- Born: September 28, 1898 Democrat, Kentucky, U.S.
- Died: June 19, 1984 (aged 85) George Washington University Hospital Washington, D.C., U.S.
- Resting place: Lynnhurst Cemetery 36°01′29″N 83°55′56″W﻿ / ﻿36.0247002°N 83.9321976°W
- Education: University of Tennessee; University of North Carolina;
- Known for: Airborne Oxygen Generator; Collins Helium Cryostat; Helium Liquefiers; MIT Cryogenic Engineering Laboratory;
- Spouse: Lena Arbragine Masterson
- Awards: Wethrill Medal of the Franklin Institute; Kamerlingh Onnes Gold Medal of Dutch Science; Rumford Medal of the American Academy of Arts and Sciences; Gold Medal of American Society of Mechanical Engineers;
- Scientific career
- Fields: Air separation; Cryogenics; Helium Liquefiers;
- Workplaces: Carson-Newman University; University of Tennessee; Tennessee State Teachers College; University of North Carolina; Massachusetts Institute of Technology;

= Samuel Collins (physicist) =

American physicist

Samuel Cornette Collins (September 28, 1898 – June 19, 1984) was an American chemist, physicist, and engineer.

Collins graduated from Sumner County High School in 1916. He obtained his PhD in chemistry from the University of North Carolina in 1927. He taught at Carson-Newman College, the University of Tennessee, Tennessee State Teachers College, and the University of North Carolina, and joined the Massachusetts Institute of Technology as a research associate in the chemistry department in 1930. After World War II, he returned to MIT, joining the department of mechanical engineering. He was appointed professor in 1949 and retired in 1964. He was named professor emeritus, serving in this post until 1983.

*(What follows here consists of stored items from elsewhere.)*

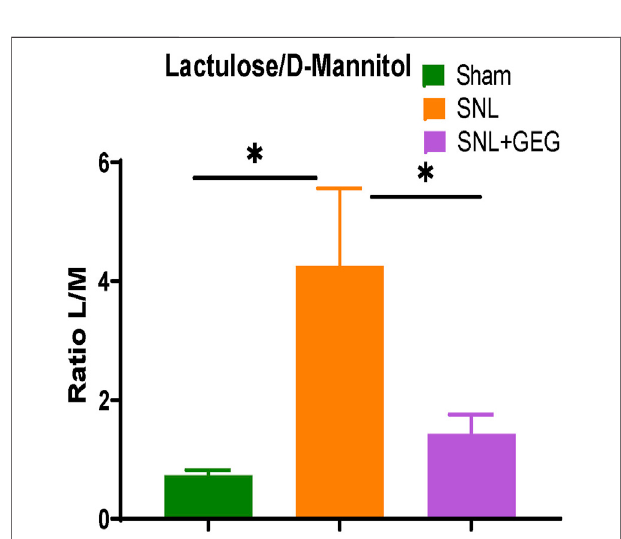
FIGURE 5 | Effect of GEG supplementation on intestinal permeability in SNL rats. The ratio of lactulose to D-mannitol (L/M) increased in the NP state. Data is expressed as mean ± SEM. n = 4 per group. Data was analyzed by one-way ANOVA followed by a post hoc Tukey ’ s test. * p < 0.05.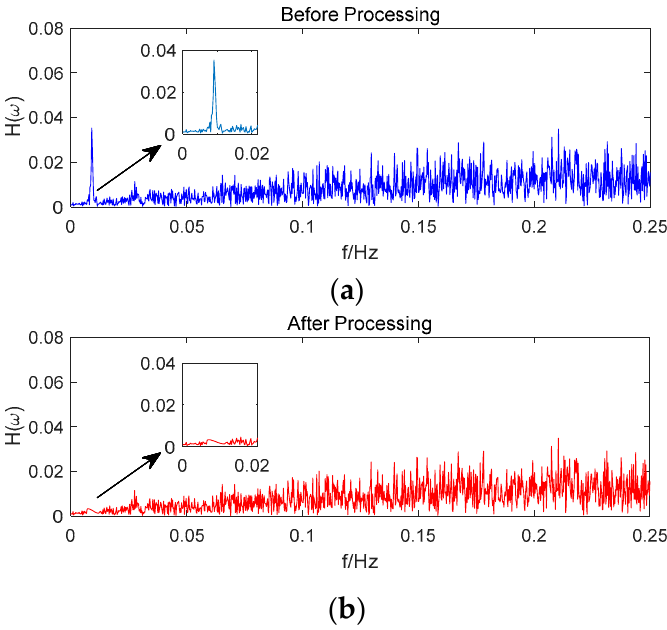
Figure 23. ( a ) Frequency spectrum before smoothing with the spectrum peaks extracting method and CMCD correction model, G06, ( b ) Frequency spectrum after smoothing with the spectrum peaks extracting method and CMCD correction model, G06.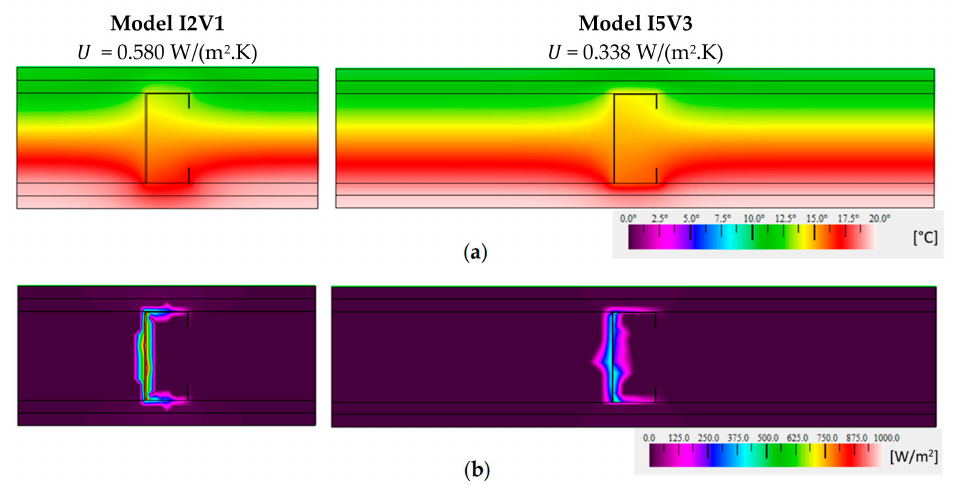
Figure 8. Temperature ( a ) and heat flux ( b ) color distribution for internal LSF wall models with the highest U -value increase (300 mm vertical stud distance) and decrease (XPS + GPB sheathing panels).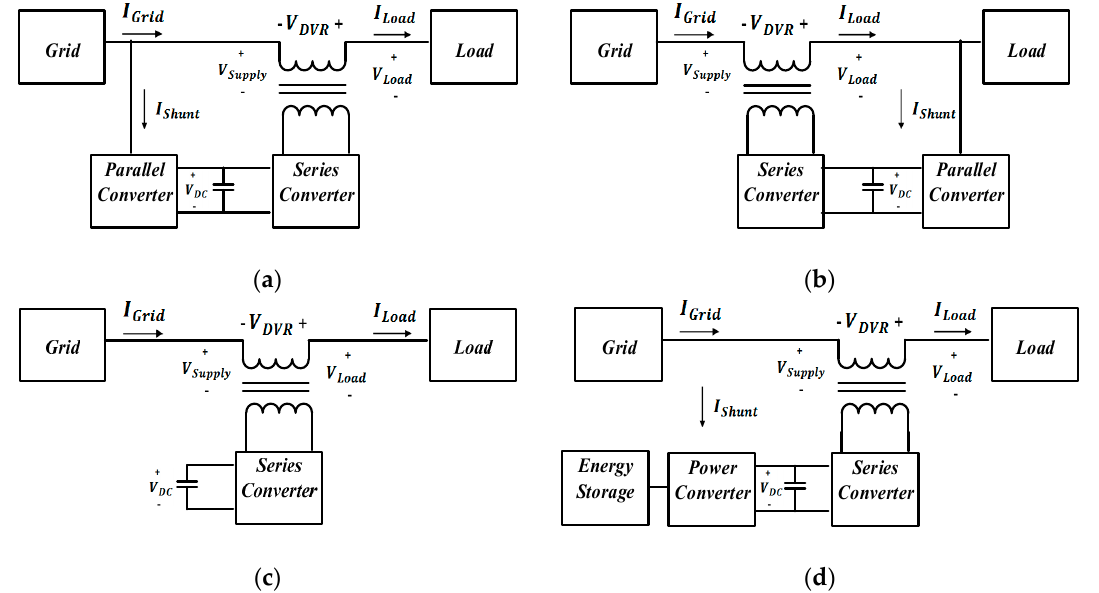
Figure 1. DVR without energy storage: ( a ) supply-side-connected shunt converter; ( b ) load-side-connected shunt converter. DVR with energy storage: ( c ) variable DC-link voltage; ( d ) constant DC-link voltage.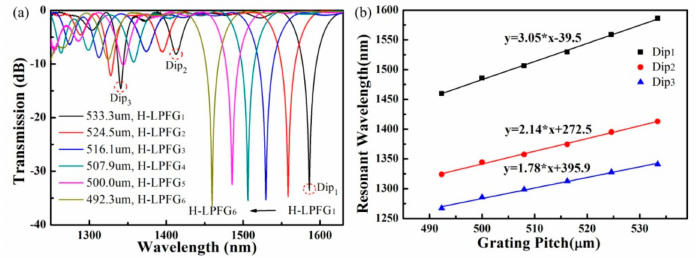
Figure 13. ( a ) Transmission spectra of six HLPFGs in SMF with di ff erent helical grating pitches; ( b ) measured resonant wavelength of the HLPFG versus helical grating pitch [13].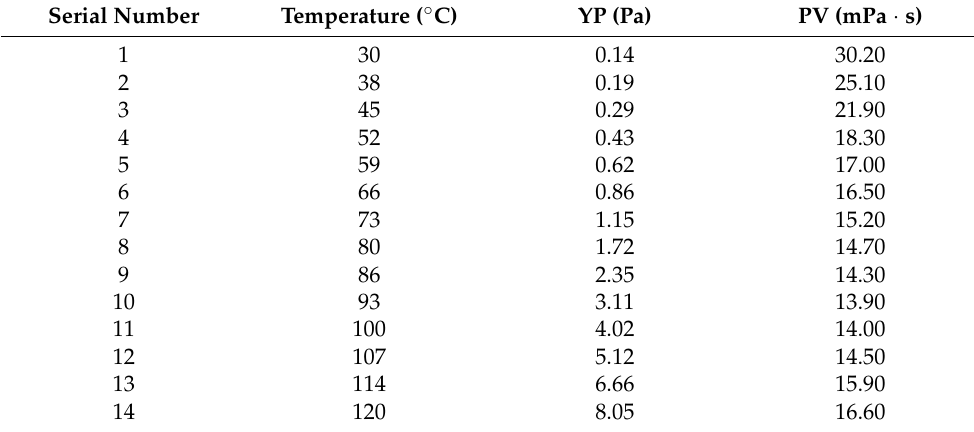
Table 2. Results of yield point and plastic viscosity of drilling fluid at different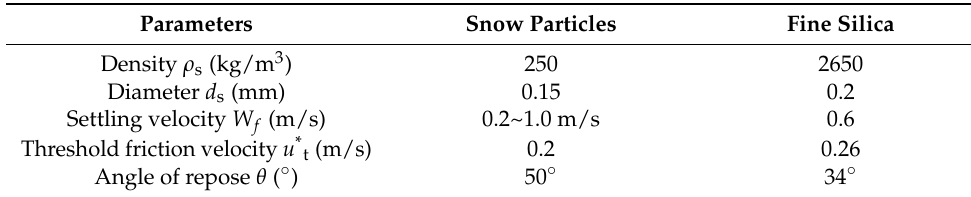
Table 1. Physical properties of snow particles and fine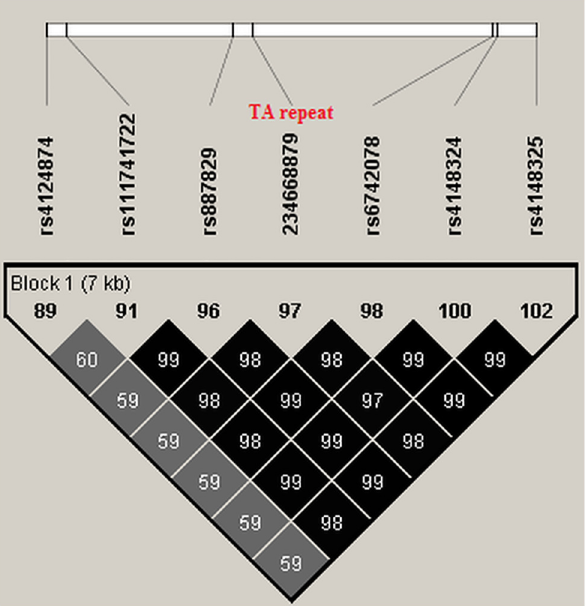
Fig 2. The LD structure between markers in peak association signals. r2 = correlation coefficient as a measure of linkage disequilibrium.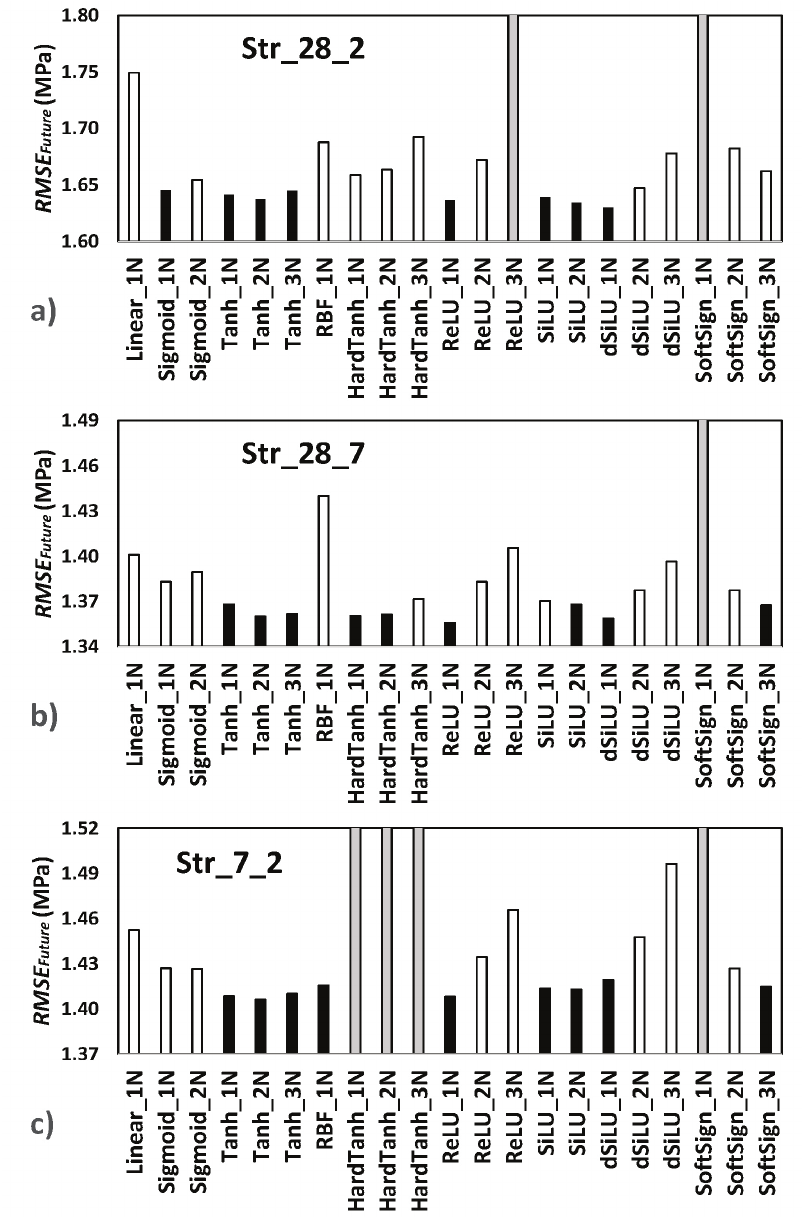
Fig. 11 – Optimum errors for all the ANNs’ architectures and AFs for a) Str_28_2, b) Str_28_7, and c) Str_7_2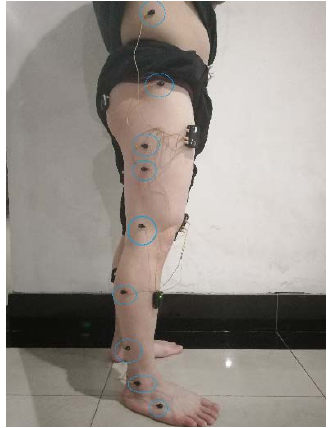
Figure 9. Codamotion marker placement.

Collins developed the first mass-produced helium liquefier, Collins Helium Cryostat, acquiring the title "Father of Practical Helium Liquefiers." Collin's refrigerators, powered by a two-piston expansion engine, provided the first reliable supplies of liquid helium in quantities of several hundred to several thousand liters.

Among other uses, these refrigerators were used to liquefy and transport helium and deuterium for the first hydrogen bomb explosion, Ivy Mike in 1952.

He was awarded the John Price Wetherill Medal in 1951 and the Rumford Prize in 1965.